A person could fill about 30 backpacks an hour, said Loschiavo, a Nashua High School South graduate who will soon start freshman classes at the University of Connecticut.

On Thursday morning, volunteers had filled 442 backpacks, and Weeks hoped that 304 more would be filled in the afternoon.

While volunteers haven’t been in short supply, the same can’t be said of donations. In fact, donations are down from previous years, while need is increasing.

As of Thursday, organizers still needed 1,254 backpacks to help 2,000 children, Weeks said.

A supply of good, sturdy backpacks have been found at $16.97 each, and donations are being accepted to buy them, she said.

The number of meals served at the Soup Kitchen has increased, Weeks said.

“We’re sure the numbers here are going up too, and we’d hate to turn kids away,” she said.

Through the Soup Kitchen program, 1,800 filled backpacks were distributed in 2008, 2,242 in 2009 and 1,958 last year. The goal for this year is to distribute 2,000 filled backpacks, Weeks said.

This is the first year the Soup Kitchen has partnered with the Boys & Girls Club, at 47 Grand Ave., Weeks said. For the past two years, the backpacks were packed and distributed at Ledge Street School, but that wasn’t an option this year because of construction at the school, she said.

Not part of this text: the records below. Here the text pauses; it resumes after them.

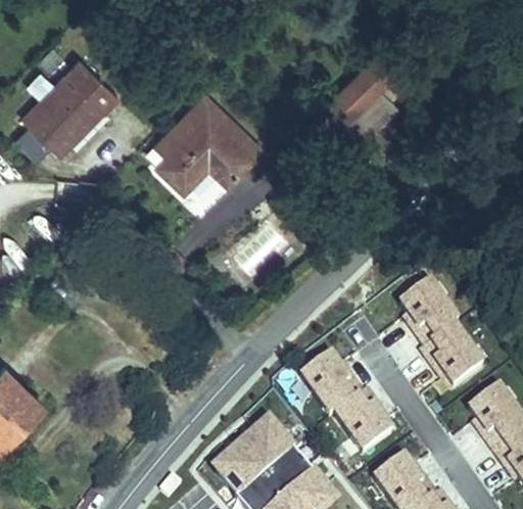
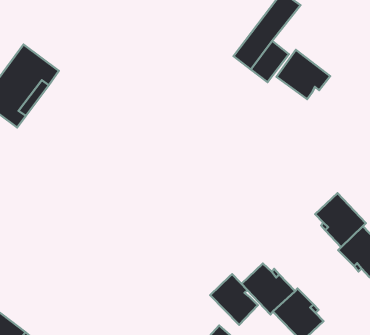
building: [157,92,264,188] -> none
building: none -> [276,50,330,99]
building: none -> [210,274,258,325]

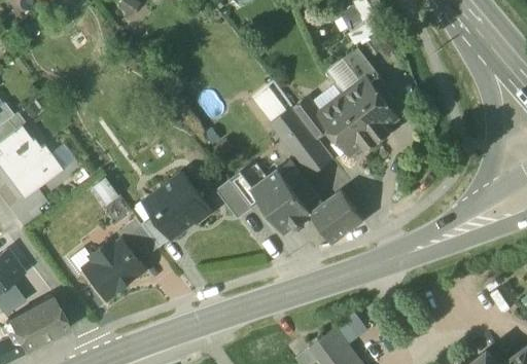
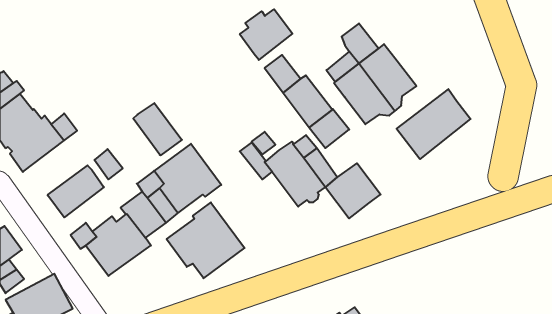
building: none -> [240,9,292,60]
building: [342,48,385,92] -> none
building: [293,98,328,139] -> none
building: none -> [397,89,471,159]
building: none -> [133,103,182,155]
building: [216,180,250,217] -> none
building: none -> [48,165,104,217]
building: none -> [167,202,245,278]

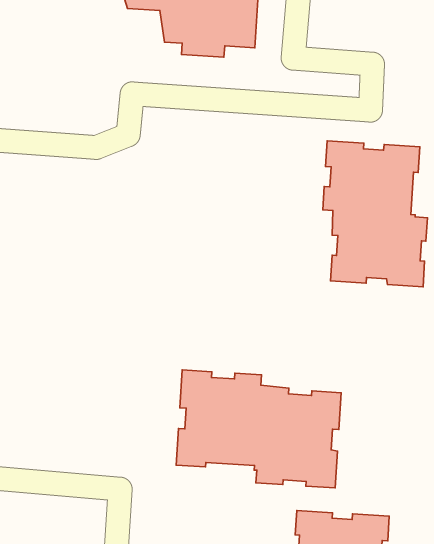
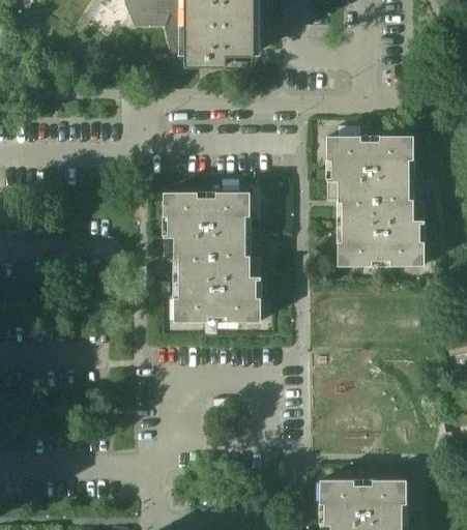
building: none -> [164,194,260,322]
building: [176,370,341,488] -> none

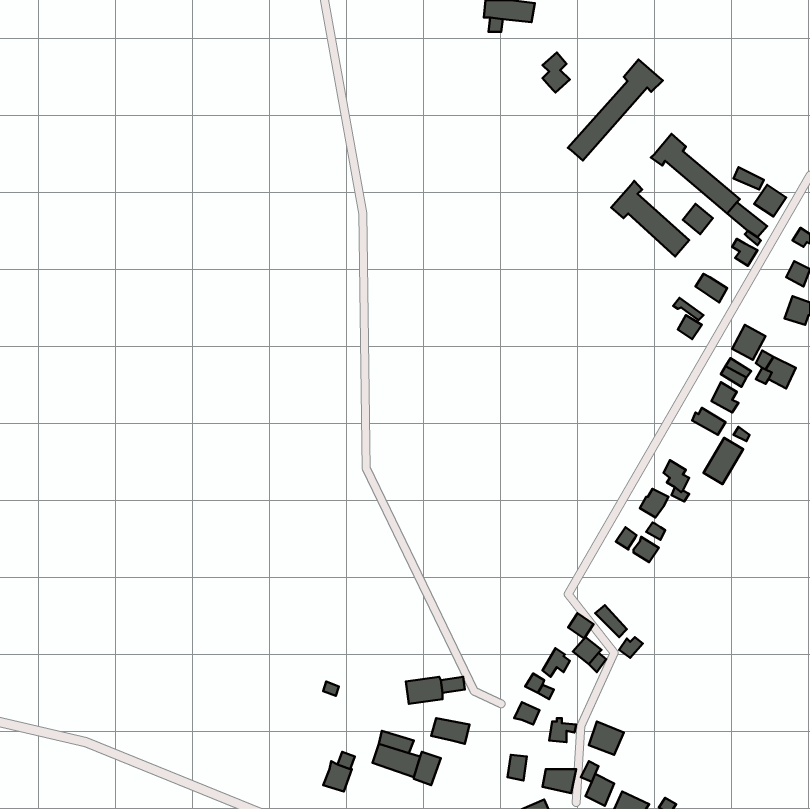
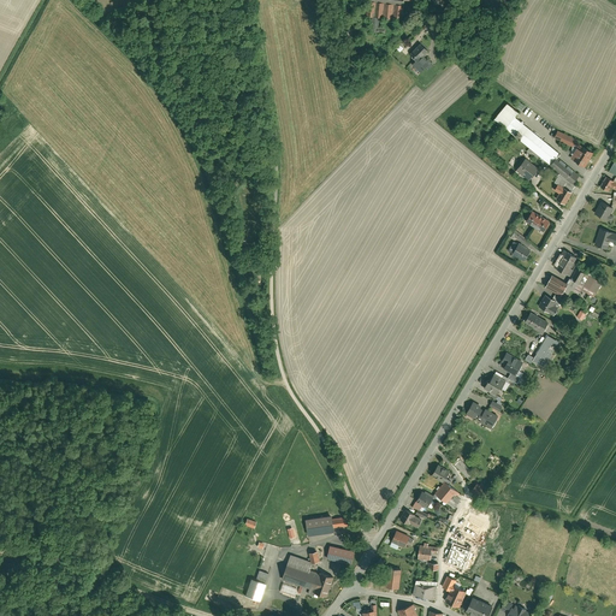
building: [568,59,663,160] -> none
building: [611,181,689,257] -> none

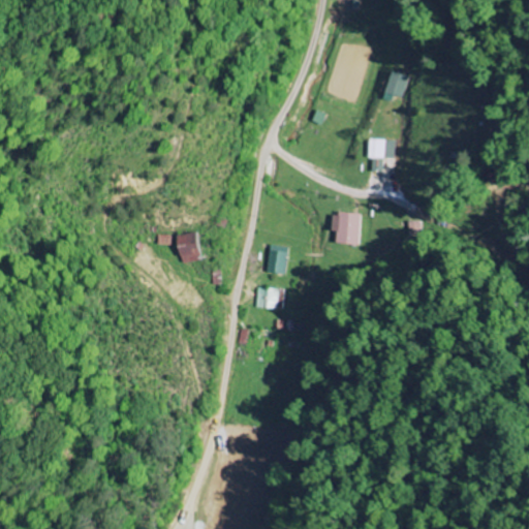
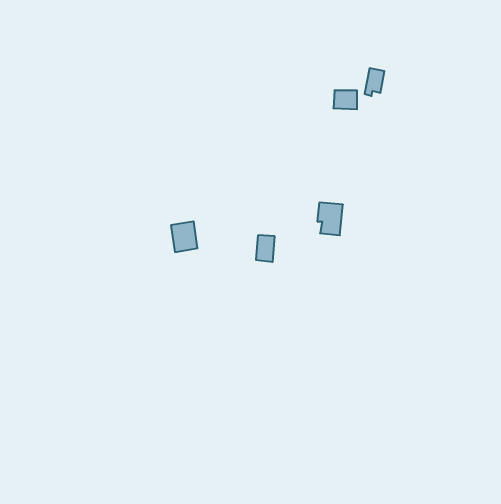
building: [369,139,394,159] -> [333,90,357,109]
building: [256,288,279,309] -> none

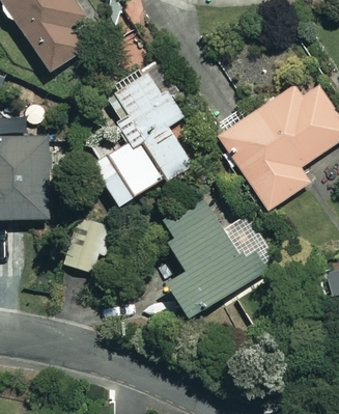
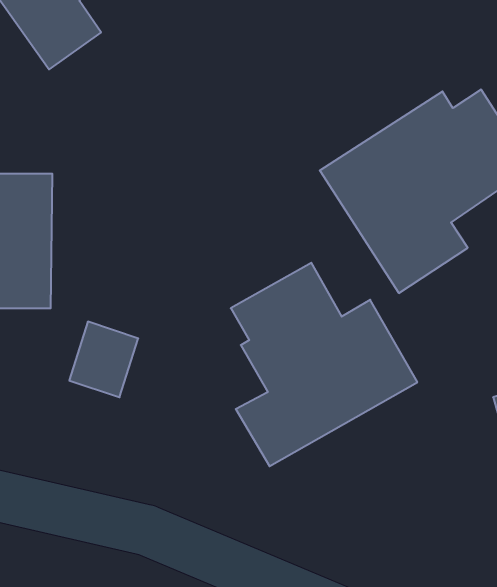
building: [92,66,191,205] -> none

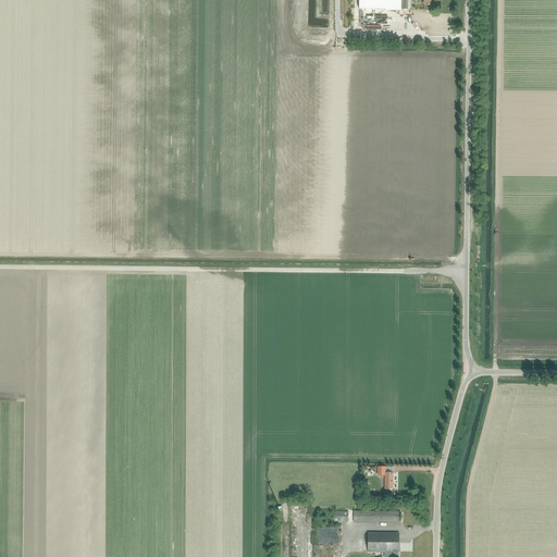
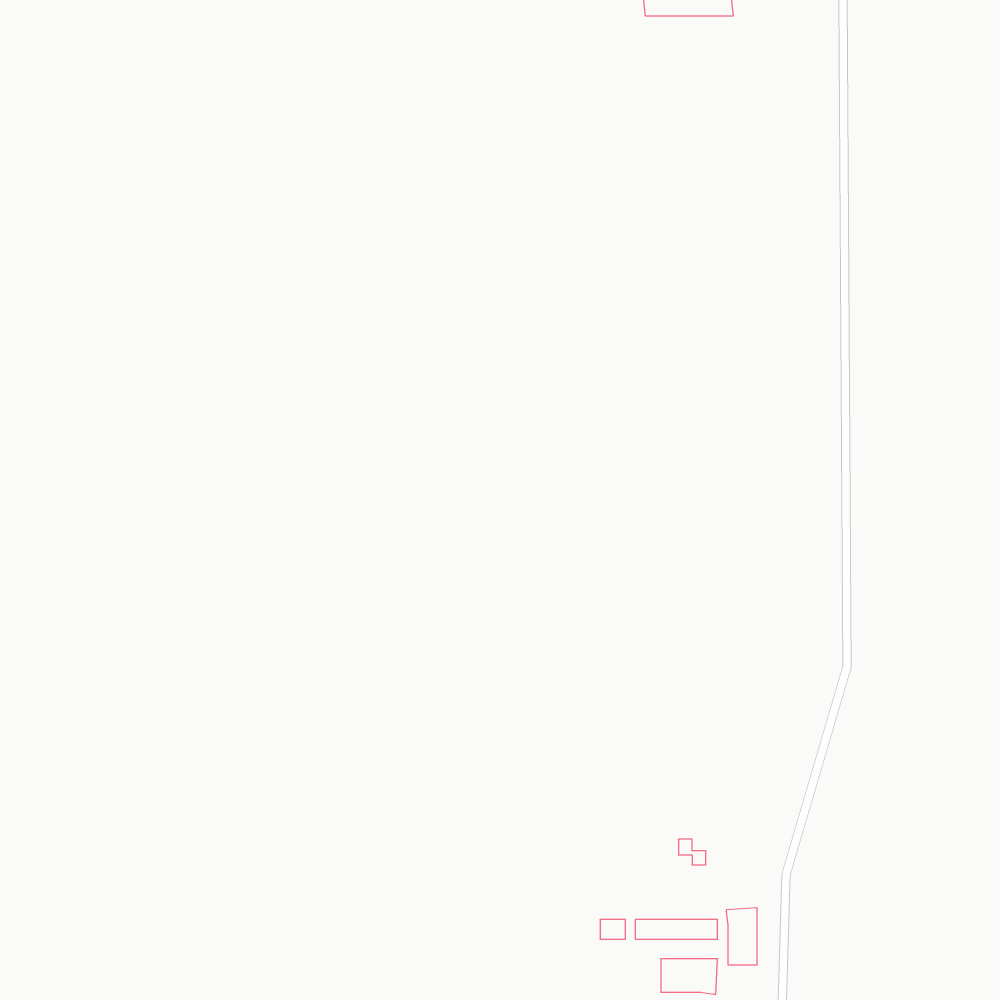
building: none -> [727,908,757,965]

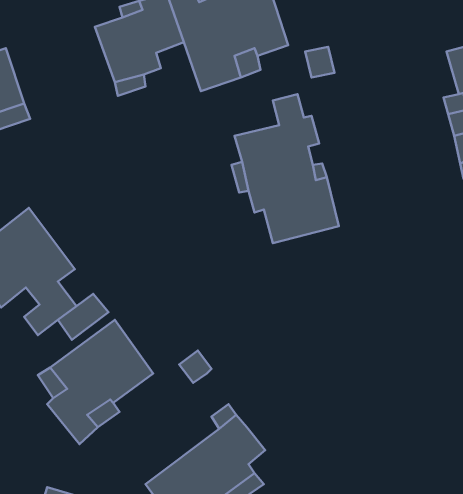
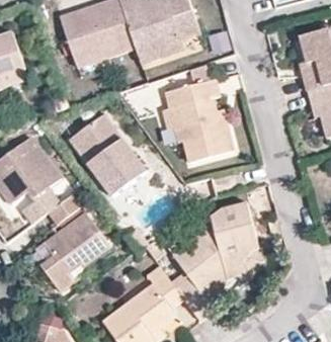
building: none -> [72,112,147,190]
building: none -> [169,202,259,321]

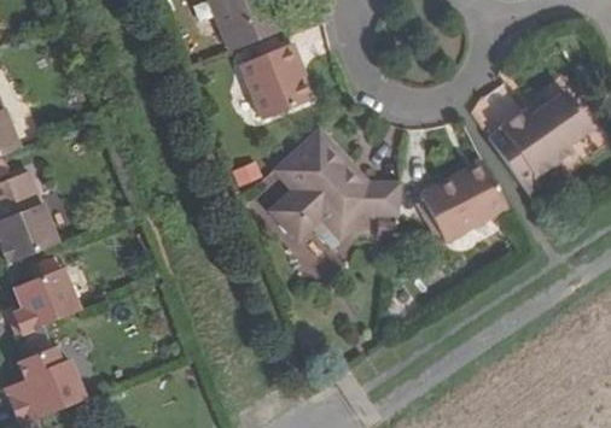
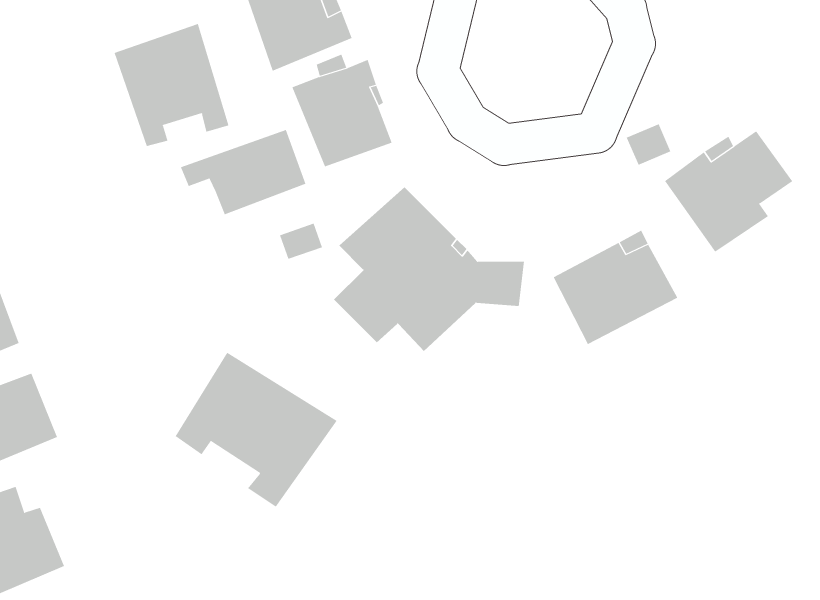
building: none -> [114,23,229,147]
building: none -> [180,129,306,215]
building: none -> [175,352,337,508]

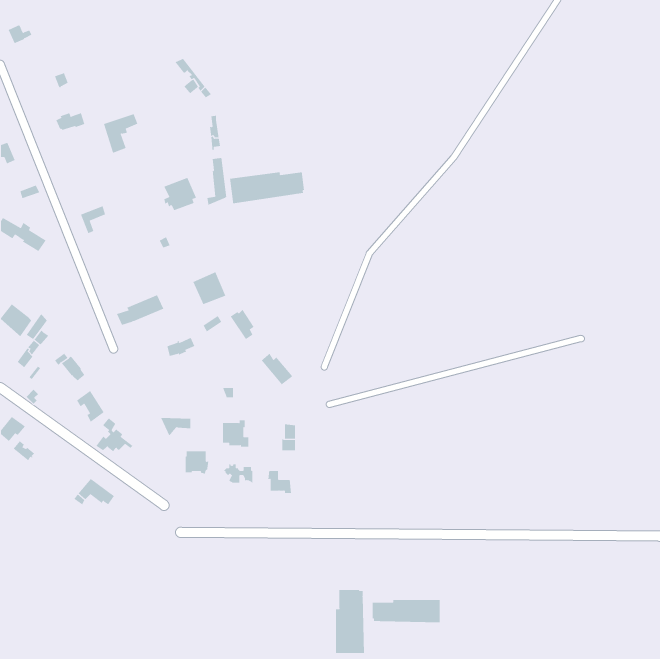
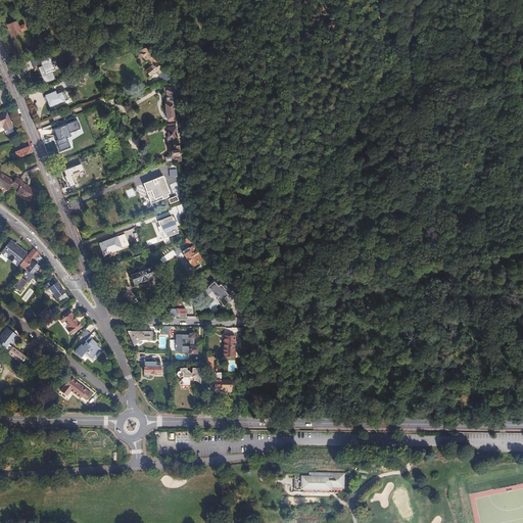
building: [103,113,138,153] -> [52,120,80,151]
building: [229,172,305,204] -> none
building: [163,177,197,211] -> [144,175,171,201]
building: [336,589,365,654] -> none

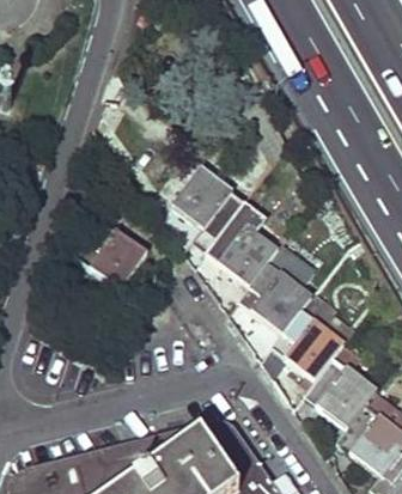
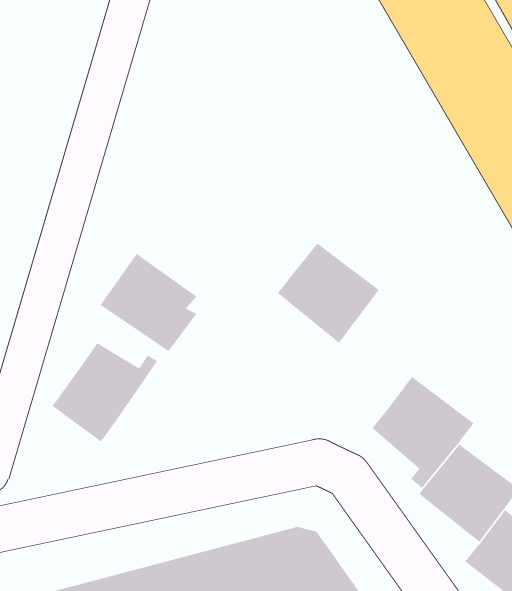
building: [179,173,250,243] -> none
building: [244,267,317,337] -> none
building: none -> [52,342,158,442]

The benefit has outgrown the space available at the Chestnut Street soup kitchen where it was held before moving to Ledge Street, Weeks said.

As an added bonus to children and families: On the day that the backpacks and school supplies are distributed, the Boys & Girls Club will have on display a traveling exhibit showing projects and programs through which U.S. presidents have helped children.